Request >>
Your task is to copy the lines of the data below from the line holding "Aplica disolvente para pinturas y espera" through the line holding "método más simple, pero el manejo de la", inclusive, exactly and with nothing added.

Information supplied Block Start

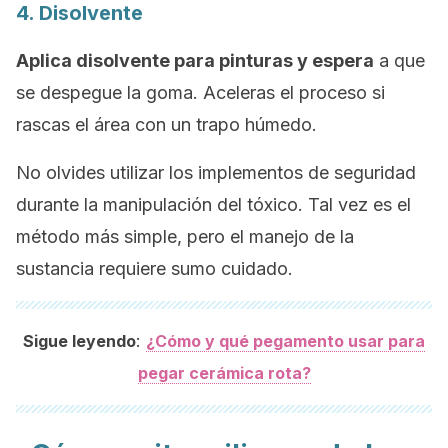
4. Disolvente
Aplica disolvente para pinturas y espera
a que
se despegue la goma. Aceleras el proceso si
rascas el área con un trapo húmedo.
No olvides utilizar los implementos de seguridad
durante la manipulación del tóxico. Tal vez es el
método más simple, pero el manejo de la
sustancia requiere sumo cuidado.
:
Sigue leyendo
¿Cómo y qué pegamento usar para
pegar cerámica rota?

Information supplied Block End

Reply to the task >>
Aplica disolvente para pinturas y espera
a que
se despegue la goma. Aceleras el proceso si
rascas el área con un trapo húmedo.
No olvides utilizar los implementos de seguridad
durante la manipulación del tóxico. Tal vez es el
método más simple, pero el manejo de la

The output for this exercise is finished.